Cheryl K. Maples, the lawyer who filed the first suit challenging the state ban on same-sex marriage and waged other legal battles for equality for LGBT people, died Thursday. She was 69.
A family member said funeral arrangements are not yet firm, but will be handled by Sisco Funeral Chapel in Springdale with burial in Bluff Cemetery.
Facebook is filling with tributes to her work. She filed suit in state court over the same-sex marriage ban after a federal court struck down the Defense of Marriage Act. Her state case was never resolved by the Arkansas Supreme Court because of internal court politics and bickering. The U.S. Supreme Court settled the question ultimately and the Arkansas Supreme Court declared the issue moot. A separate lawsuit was filed in federal court and resulted in a decision striking down the Arkansas law. Maples became co-counsel with Jack Wagoner on that suit and he on her state court suit. They would eventually disagree bitterly on attorney fee awards in the case, with Maples suing Wagoner last year for defamation for comments he’d made about her contributions to the case. She never completed service on that lawsuit and it languished without action.
Maples was lauded and stood by happily as the first couples married. She also took up related causes left unsettled by the marriage ruling, for example the issue of who might be listed as parents on the birth certificates of children of same-sex couples. Maples campaigned tirelessly for full equality for people with different sexual orientation.

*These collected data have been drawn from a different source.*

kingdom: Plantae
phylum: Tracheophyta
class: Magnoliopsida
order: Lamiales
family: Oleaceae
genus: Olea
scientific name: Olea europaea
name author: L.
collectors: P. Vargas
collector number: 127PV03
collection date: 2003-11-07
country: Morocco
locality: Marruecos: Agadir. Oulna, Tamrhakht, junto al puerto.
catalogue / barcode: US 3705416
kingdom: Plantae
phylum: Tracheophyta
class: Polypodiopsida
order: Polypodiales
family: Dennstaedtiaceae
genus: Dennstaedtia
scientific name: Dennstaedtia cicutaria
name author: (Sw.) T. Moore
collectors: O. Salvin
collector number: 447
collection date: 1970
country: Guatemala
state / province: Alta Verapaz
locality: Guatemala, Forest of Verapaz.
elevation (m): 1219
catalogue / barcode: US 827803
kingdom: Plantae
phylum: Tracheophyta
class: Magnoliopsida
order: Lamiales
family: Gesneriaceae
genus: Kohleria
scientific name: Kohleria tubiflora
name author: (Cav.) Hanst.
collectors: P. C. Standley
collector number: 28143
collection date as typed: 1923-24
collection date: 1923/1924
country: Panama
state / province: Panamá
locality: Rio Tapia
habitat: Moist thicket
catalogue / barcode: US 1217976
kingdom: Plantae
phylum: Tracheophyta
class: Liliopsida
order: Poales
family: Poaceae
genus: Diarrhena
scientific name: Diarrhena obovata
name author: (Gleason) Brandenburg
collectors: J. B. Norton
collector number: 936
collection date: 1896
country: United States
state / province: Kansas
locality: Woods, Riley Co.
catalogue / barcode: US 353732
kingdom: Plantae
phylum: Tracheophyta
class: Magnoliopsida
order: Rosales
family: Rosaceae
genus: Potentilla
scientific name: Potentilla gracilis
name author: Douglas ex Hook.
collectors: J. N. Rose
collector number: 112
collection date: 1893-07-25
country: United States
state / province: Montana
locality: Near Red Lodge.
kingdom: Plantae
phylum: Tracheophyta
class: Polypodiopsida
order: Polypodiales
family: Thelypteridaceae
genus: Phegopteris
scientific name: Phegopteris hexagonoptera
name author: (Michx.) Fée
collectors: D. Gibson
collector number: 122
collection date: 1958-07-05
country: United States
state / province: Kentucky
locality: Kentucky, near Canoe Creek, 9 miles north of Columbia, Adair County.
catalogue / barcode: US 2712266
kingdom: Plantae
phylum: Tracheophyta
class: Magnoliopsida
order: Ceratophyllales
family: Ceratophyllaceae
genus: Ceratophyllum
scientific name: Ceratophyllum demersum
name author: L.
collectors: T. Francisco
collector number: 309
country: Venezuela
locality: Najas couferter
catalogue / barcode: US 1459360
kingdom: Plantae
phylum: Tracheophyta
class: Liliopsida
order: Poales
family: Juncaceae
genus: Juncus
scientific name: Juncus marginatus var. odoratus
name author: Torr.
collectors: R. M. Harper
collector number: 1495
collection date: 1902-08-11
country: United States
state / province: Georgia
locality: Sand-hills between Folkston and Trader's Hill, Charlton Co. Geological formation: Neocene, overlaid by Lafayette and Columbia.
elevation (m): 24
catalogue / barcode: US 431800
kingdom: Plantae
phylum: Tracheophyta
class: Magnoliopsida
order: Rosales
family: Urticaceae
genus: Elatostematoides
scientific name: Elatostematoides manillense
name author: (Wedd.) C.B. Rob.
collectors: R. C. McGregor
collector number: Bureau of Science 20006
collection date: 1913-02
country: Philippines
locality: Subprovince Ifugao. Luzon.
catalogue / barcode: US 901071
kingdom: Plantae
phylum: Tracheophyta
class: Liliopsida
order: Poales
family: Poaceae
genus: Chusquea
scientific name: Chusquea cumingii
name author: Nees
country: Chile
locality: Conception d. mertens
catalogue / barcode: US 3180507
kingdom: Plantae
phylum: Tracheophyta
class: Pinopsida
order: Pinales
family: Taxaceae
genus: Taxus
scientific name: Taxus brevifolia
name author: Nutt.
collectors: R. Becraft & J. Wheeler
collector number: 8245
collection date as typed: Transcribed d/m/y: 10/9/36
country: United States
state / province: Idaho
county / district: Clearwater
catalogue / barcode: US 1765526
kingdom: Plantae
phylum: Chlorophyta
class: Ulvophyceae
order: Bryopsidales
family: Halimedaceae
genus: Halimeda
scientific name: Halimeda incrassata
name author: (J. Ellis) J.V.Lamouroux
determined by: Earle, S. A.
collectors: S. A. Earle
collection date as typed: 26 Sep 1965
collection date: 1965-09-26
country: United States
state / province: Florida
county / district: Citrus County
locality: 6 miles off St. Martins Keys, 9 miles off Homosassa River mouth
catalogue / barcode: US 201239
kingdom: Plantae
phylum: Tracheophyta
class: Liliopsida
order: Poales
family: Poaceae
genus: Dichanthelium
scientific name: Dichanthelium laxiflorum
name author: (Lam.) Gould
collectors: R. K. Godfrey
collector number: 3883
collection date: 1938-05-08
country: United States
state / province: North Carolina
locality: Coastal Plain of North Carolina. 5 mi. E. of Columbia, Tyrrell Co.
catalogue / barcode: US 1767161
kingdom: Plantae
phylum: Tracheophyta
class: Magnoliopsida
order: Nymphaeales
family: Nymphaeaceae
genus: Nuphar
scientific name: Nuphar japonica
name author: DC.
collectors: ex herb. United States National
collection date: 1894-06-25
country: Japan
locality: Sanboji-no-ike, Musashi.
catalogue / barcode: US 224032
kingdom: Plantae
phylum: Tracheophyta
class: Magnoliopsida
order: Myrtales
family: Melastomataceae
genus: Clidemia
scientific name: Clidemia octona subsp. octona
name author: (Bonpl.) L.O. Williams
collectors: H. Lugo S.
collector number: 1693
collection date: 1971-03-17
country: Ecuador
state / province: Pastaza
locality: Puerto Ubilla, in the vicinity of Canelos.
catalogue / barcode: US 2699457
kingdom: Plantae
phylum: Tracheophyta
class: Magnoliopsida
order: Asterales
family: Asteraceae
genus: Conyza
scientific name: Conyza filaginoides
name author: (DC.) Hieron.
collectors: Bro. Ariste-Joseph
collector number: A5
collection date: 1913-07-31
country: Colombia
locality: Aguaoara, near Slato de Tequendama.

From David Koon’s article when same-sex marriage fully arrived in Arkansas:
Looking on from a nearby wheelchair as Eddy-McCain married a young lesbian couple was Cheryl Maples. On July 1, 2013, less than a month after the Supreme Court’s landmark United States v. Windsor decision struck down parts of the Defense of Marriage Act, Maples filed suit against the state of Arkansas on behalf of a group of LGBT plaintiffs challenging the state ban on same-sex marriage. She would later say that she filed the suit in honor of her lesbian daughter.
Though there were times during the process when the ailing Maples was too weak to stand and address the court, it was her lawsuit that led Piazza to his decision to strike down the state ban on same-sex marriage. Maples and her clients were still waiting for a decision on the appeal of Piazza’s ruling from an almost comically foot-dragging Arkansas Supreme Court when the U.S. Supreme Court ruling came down last week.
Maples looked frail as she sat there in her chair, but also luminously happy. She’s had a long career as an attorney, but the fight for same-sex marriage is the work she’ll be most remembered for, and she knows it. She said Kennedy’s opinion had moved her to tears.
Maples said that she was disappointed but not surprised that the U.S. Supreme Court managed to rule before the Arkansas Supreme Court. She said that while the Arkansas Supreme Court claimed the case is resolved, there are still issues to be addressed, such as whether or not the wildly successful 2004 referendum to make gay marriage illegal did, in fact, alter the due process and equal protection clauses of the state’s bill of rights, as has been claimed.
“The due process and equal protection clauses are supposed to be inalienable,” she said. “That should never be able to happen again. Those inalienable rights include the right to bear arms, freedom of religion, things that people are really concerned about. So this is a dangerous precedent and really needs to be addressed by the Arkansas Supreme Court.”
Maples said she believed it was fear that caused the state’s elected Supreme Court justices to avoid a ruling in the case; specifically, the fear that a ruling in support of same-sex marriage would lead to punishment by the voters on Election Day. It’s stands as proof that the state needs another system for selecting the judiciary, Maples said.
Maples said the next fight would be against LGBT discrimination. Like several people I talked with, she noted that in Arkansas, LGBT people can still be summarily fired from their jobs or kicked out of rental housing based on their sexual orientation or gender identity. She believes the great strides that have been made in only a few years show that full equality can happen.
She’ll be remembered with a place in Arkansas history books.
Survivors, a sister said, are her husband Richard Maples; daughters, Monica Keesee (Randy), Melina Granger and Meredith Moore (Steve); sons, Greg Smith and Darin Monroe; 12 grandchildren; two great-grandchildren; two sisters, Linda Smith and Cindy Starr (David); a brother Harvey Smith (Amy), and dozens of loving nephews & nieces!